I’m sitting in my vehicle crying on speakerphone in a parking lot. My former partner teacher and mentor remains silent at the end of the line. A part of me is mortified with embarrassment and screaming at me to pull it together, but the release is so unexpected and powerful that I have no hope of reining it in. I can’t imagine what Michael is thinking on the other end of the call. Our relationship is friendly, but not really crying-in-front-of-each-other friendly. After all, we’re a couple of Albertan middle-aged, male, construction teachers. The trigger for my emotional outburst: Michael’s simple question, “So, how’s it going?” 

I had just finished a workday teaching construction, technical theatre and cabinetmaking in an urban high school. The day was typical. I’d catch myself unconsciously pausing and holding my breath as I observed each group of students cheerfully working, relaxing only when I was satisfied they were following our safety protocols correctly. At the buzz of the lunch bell, I headed upstairs to the shop to print off safety tests, check emails, plan tool demos and drink as much coffee as needed to keep me standing through my afternoon classes. When a colleague checked in, I gestured at the messy shop and piles of paperwork to mark and replied, “living the dream,” and we laughed resignedly at the enormity of the work. 

I was living my dream, but the complexity of modern trades education was taking an invisible (to me) toll on my health. Each buzz of the bell brought a fresh opportunity to share my love of carpentry, art and design, but each bell also brought fresh opportunities for student and staff injury, equipment failures, changes to support staff, new products to assess, new projects to plan and new materials to purchase.

I had noticed that I’d begun to feel a sense of dread while awaiting the bell announcing the end of each break, and I’d begun to wear hearing protection even when only doing paperwork. I had assumed this was because the bell sounded so loudly and abruptly in my shop, but in retrospect, I can see that I was desperate for quiet and dreading the return to chaos.

Dataset extract:

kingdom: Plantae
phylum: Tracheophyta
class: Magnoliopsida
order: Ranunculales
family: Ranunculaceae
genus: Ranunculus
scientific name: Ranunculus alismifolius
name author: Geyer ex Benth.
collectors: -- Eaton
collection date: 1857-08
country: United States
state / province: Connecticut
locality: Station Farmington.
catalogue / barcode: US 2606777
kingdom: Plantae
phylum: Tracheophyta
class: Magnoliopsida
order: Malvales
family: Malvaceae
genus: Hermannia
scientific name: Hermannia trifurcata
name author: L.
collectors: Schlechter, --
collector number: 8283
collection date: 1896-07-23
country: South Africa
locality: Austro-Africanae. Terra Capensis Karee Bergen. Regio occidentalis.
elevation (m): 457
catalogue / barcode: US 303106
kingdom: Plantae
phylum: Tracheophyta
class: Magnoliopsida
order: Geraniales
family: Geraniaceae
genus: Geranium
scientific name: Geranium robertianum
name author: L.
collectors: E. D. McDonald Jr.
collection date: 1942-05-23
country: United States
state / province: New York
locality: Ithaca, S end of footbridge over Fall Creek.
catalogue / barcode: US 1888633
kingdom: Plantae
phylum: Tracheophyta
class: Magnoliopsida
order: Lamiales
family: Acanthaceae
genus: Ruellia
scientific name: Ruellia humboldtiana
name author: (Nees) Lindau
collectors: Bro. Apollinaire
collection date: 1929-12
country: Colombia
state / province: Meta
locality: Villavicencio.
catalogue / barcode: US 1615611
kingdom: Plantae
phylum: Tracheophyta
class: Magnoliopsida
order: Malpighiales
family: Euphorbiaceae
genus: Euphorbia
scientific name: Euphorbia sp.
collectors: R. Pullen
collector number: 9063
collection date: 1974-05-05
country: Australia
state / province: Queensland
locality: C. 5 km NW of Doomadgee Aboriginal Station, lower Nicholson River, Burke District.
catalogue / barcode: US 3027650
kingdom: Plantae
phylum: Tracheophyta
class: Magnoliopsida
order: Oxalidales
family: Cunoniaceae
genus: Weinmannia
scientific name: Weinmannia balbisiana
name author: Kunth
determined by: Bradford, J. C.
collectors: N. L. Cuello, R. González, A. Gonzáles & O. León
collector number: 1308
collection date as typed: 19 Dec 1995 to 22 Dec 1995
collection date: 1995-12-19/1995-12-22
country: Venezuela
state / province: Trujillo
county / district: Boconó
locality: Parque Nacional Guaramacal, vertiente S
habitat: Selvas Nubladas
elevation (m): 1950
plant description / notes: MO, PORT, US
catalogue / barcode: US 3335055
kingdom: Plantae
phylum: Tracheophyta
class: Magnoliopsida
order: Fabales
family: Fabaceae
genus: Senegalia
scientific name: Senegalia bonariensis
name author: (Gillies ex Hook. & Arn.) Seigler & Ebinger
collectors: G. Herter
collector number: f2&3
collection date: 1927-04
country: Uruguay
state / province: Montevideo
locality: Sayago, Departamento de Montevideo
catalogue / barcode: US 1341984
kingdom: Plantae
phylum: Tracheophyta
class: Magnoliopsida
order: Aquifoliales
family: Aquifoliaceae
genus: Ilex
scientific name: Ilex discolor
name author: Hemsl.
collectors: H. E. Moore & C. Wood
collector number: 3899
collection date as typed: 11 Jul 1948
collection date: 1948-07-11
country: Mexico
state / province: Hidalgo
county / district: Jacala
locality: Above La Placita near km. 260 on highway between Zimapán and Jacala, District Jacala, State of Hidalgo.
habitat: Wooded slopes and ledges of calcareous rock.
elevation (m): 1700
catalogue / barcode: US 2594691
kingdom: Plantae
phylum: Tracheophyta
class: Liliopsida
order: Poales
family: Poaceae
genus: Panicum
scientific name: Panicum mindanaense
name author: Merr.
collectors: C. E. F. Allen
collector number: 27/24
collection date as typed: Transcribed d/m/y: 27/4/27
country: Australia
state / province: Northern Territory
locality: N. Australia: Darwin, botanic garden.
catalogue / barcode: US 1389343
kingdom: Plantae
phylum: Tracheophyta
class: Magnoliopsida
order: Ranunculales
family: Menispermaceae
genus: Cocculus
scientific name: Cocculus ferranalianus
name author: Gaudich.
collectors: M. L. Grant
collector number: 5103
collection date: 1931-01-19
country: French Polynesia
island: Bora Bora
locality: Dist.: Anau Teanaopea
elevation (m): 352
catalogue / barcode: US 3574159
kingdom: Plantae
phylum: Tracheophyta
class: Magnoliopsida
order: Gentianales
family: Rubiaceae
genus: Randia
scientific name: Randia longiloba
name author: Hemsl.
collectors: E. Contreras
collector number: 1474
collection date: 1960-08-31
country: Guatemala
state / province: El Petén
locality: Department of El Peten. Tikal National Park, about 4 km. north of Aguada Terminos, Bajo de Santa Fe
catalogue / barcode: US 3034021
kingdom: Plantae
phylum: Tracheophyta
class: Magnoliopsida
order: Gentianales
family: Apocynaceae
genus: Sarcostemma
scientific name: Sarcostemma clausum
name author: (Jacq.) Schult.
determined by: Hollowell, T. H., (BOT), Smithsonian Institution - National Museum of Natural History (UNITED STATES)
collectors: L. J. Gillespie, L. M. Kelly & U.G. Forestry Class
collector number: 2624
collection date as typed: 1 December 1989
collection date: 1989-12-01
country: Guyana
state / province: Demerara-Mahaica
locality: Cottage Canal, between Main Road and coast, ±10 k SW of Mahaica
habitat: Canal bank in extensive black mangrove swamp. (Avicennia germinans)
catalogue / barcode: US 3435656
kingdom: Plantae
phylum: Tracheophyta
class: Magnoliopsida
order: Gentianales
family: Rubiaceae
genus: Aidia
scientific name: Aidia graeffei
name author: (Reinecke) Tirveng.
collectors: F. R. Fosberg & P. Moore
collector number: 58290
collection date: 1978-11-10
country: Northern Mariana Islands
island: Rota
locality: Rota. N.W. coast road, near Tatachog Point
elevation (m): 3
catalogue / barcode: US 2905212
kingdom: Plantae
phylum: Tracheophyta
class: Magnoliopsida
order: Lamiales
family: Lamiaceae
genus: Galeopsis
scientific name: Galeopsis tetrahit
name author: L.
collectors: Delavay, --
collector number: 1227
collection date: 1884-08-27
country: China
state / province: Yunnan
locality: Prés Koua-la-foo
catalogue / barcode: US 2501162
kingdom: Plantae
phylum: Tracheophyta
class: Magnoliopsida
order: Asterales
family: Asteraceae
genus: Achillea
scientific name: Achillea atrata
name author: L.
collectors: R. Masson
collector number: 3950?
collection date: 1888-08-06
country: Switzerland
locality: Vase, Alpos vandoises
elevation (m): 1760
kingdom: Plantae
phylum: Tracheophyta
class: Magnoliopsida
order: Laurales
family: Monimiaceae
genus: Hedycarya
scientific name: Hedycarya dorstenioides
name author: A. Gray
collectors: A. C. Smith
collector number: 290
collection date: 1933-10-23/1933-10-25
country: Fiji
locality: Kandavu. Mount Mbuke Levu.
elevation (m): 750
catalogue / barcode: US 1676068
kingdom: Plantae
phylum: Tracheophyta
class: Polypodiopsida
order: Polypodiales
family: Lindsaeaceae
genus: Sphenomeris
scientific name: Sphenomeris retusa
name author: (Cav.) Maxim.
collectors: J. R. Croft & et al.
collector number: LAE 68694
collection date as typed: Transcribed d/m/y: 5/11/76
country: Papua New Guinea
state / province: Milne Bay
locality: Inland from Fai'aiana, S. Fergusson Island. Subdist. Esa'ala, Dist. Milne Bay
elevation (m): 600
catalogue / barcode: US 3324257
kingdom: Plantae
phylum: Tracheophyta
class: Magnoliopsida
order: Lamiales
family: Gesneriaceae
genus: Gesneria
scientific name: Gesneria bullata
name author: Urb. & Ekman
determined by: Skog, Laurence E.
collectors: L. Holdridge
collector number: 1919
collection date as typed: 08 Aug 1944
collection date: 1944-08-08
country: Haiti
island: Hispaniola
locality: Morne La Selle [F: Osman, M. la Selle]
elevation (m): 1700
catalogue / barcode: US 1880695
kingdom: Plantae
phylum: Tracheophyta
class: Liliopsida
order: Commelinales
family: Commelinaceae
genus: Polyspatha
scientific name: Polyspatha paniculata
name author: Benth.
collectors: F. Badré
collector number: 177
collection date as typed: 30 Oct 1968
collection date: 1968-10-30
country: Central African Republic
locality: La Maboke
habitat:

Set of tasks:
• a. According to the essay about teaching construction, which three subjects did the narrator teach at the urban high school?
• b. Continue the essay about teaching construction from its final sentence, the one ending "dreading the return to chaos."

Results for the exercise:
• a. Construction, technical theatre and cabinetmaking.

• b.
At any rate, by the end of this particular school day, the sunset glowed in the distance as I lowered and locked the overhead doors to close up for the weekend, shrouding myself and the shop in silence. I felt relief that I no longer needed to be continually evaluating every sound in a busy shop for signs of danger. I felt the comfort of knowing no one had been hurt. I felt like I had things under control, and I was proud of making it through another week. The familiar knot of anxiety in the pit of my stomach had untied itself and wouldn’t begin to tangle again until Sunday night, when I would mentally agonize over my preparation for the next week. I got into my vehicle and headed for home, which is when I received Michael’s call and pulled into a parking lot to pick up. 

As I write this story, it occurs to me that I was so isolated in my stress that I didn’t even allow myself to acknowledge it as stress. When I was asked “So, how’s it going” by someone who I knew would understand, the façade I had been maintaining crumbled instantly, and everything that had built up over my first few months just poured out: assessments, attendance, IPPs, safety concerns, equipment maintenance, material orders, shop budgeting, project plans, deciphering outcomes and parent contacts. Michael just listened.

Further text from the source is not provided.